Extracted entries START

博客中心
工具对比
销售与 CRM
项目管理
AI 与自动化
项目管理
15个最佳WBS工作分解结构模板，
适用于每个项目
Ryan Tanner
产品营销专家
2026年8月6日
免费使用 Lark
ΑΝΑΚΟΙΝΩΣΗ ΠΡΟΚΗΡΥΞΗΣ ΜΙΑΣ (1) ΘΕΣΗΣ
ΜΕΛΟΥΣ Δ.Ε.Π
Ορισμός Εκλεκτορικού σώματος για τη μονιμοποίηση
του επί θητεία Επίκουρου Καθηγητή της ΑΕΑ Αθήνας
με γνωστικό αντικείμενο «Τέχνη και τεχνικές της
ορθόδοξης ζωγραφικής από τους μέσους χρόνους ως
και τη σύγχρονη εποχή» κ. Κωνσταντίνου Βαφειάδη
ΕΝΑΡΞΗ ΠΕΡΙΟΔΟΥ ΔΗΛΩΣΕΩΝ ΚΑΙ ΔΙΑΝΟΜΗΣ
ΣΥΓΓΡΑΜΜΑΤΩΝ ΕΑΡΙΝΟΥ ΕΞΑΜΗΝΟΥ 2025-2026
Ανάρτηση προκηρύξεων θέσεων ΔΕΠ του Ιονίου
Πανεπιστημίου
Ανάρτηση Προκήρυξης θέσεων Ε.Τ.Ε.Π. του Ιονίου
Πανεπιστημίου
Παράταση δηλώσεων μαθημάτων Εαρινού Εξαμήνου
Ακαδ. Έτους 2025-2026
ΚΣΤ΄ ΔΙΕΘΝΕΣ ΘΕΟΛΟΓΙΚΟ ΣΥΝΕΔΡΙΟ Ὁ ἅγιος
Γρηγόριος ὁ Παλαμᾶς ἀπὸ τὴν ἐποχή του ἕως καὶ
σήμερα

Extracted entries END
Extracted entries START

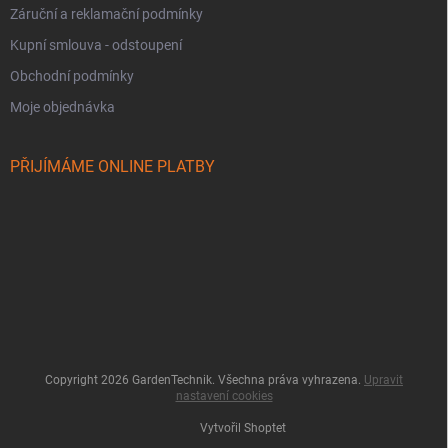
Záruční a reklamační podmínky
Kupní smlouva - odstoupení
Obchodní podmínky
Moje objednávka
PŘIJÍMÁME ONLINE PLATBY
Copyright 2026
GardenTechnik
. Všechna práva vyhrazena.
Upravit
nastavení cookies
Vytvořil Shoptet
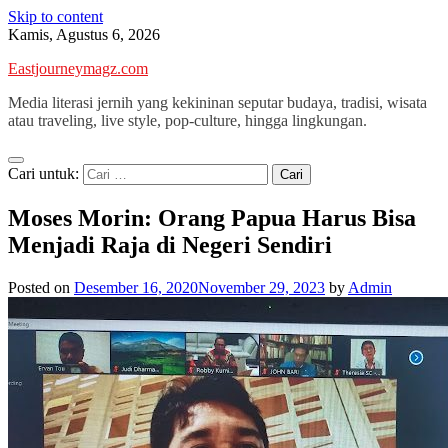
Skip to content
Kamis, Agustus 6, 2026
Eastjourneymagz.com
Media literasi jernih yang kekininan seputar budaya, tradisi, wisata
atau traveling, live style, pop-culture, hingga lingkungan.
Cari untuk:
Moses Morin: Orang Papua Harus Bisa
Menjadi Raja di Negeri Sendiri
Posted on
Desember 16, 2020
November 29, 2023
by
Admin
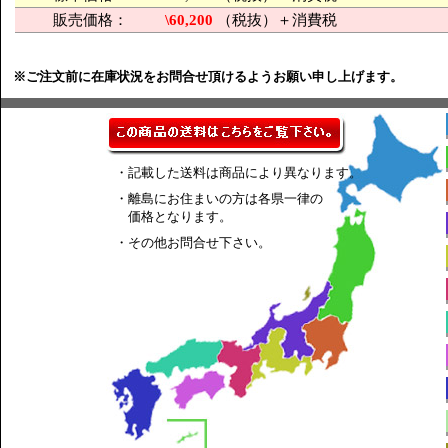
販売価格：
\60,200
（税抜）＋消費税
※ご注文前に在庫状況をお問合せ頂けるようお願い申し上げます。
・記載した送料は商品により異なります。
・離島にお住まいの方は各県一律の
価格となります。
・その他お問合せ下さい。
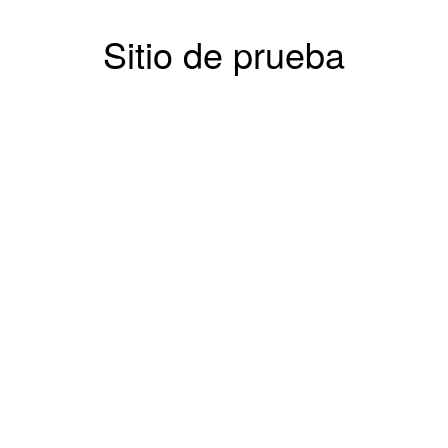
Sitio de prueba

Extracted entries END

● Task requirements
What is needed here is one number: how many lines of the entries hold the string "Ανάρτηση".

● Answer area
2